A prototype satellite for a proposed space-based mobile phone network is brighter than all but seven stars in the night sky. The satellite and others like it could force ground-based telescopes to either track and dodge satellite trails or prolong their observations to gather enough unspoilt data.
In 2022, Texas-based company AST SpaceMobile put its BlueWalker 3 satellite into orbit to test the feasibility of a mobile phone network orchestrated from space. Early observations of BlueWalker 3’s 64-square-metre reflective antenna suggested it was brighter than most stars in the sky.
That has now been confirmed by a year-long monitoring campaign using telescopes in the US, Chile, the Netherlands and New Zealand. Siegfried Eggl at the International Astronomical Union in France and his colleagues have found that BlueWalker 3 is even brighter than previous measurements and has a similar brightness to the brightest stars in the constellations Canis Minor and Eridanus.
This presents a significant threat to ground-based astronomy, says Eggl, especially for wide-angle surveys of the night sky, such as one that will be carried out at the Vera C. Rubin Observatory in Chile. “If there’s a bunch of these really bright objects, I think the danger is that there’s going to be potential large-scale data loss, if not damage to detectors, if that’s not mitigated,” he says.
Some of this might be avoided if telescopes adopt tracking and avoidance strategies, but these methods can still fail because satellites are hard to track. This might mean that telescopes would need to periodically shut down while a satellite moves over their line of sight, potentially delaying observations or skewing datasets.
Eggl and his team also found that BlueWalker 3’s brightness fluctuated over time, depending on the attitude, or angle, at which it faced the sun. Companies like AST SpaceMobile have control over this angle, so they play a significant role in making sure that the satellite reflects minimal light, says Eggl.

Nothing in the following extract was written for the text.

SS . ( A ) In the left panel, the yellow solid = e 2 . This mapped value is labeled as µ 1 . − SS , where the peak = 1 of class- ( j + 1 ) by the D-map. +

In a statement, an AST SpaceMobile spokesperson said it is “collaborating with NASA and certain astronomy working groups to develop advanced industry solutions, including potential operational interventions.” It is also avoiding broadcasts in areas sensitive to radio astronomy, the spokesperson said, as well as controlling the satellite’s attitude to minimise brightness and developing anti-reflective coatings for its next generation of satellites, which it says will number around 90.

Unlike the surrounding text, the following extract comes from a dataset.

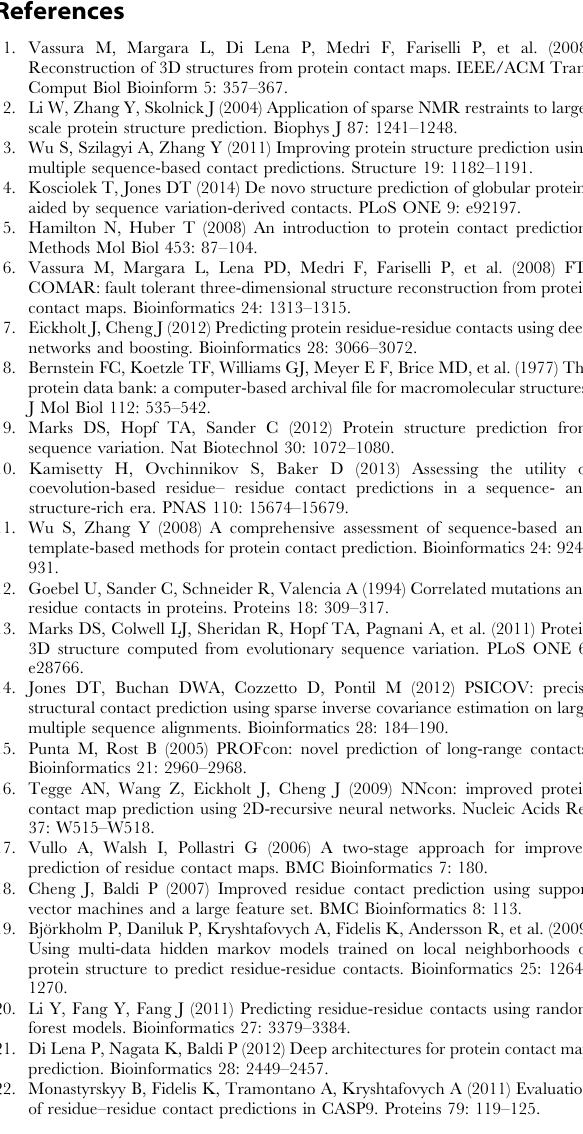
several methods on the CASP10 data set (104 proteins). Table S11, Contact prediction performance of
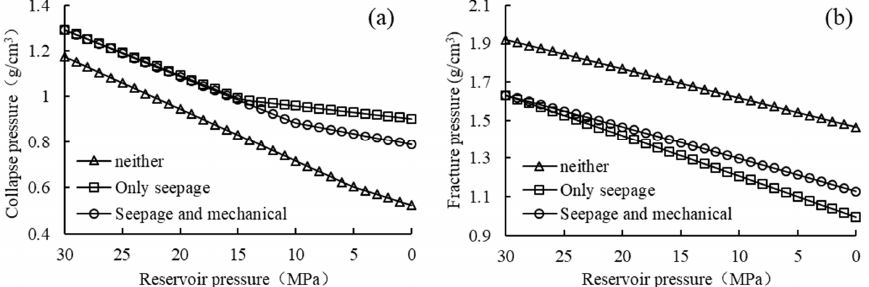
Figure 8. Reservoir fracture pressure change in contrast with different models. ( a ): Collapse pressure evolution with different branch adjustment wells; ( b ): fracture pressure evolution with different branch adjustment wells.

Many more observations are needed to work out the full extent of the impact on astronomy, especially for longer wavelengths of light, such as the radio band. Satellites like BlueWalker 3 are equipped with powerful radio transmitters, so they have the potential to do more damage to radio-based astronomy, says Eggl. “For optical light, these things are as bright as the stars in the sky, but for radio astronomy, they can be as bright as the sun,” he says.
Comprehensive observation campaigns like this one are essential, says Aparna Venkatesan at the University of San Francisco, California, because “an individual satellite’s brightness is a complex, time-varying function of its design, area, viewing angle and altitude”.
“With ever more satellite launches planned by a rapidly rising number of state and private space actors, we must now consider not only the light pollution and electromagnetic interference from a diverse range of individual satellites, but the aggregate effects of all the satellite constellations slated for low Earth orbit,” she says.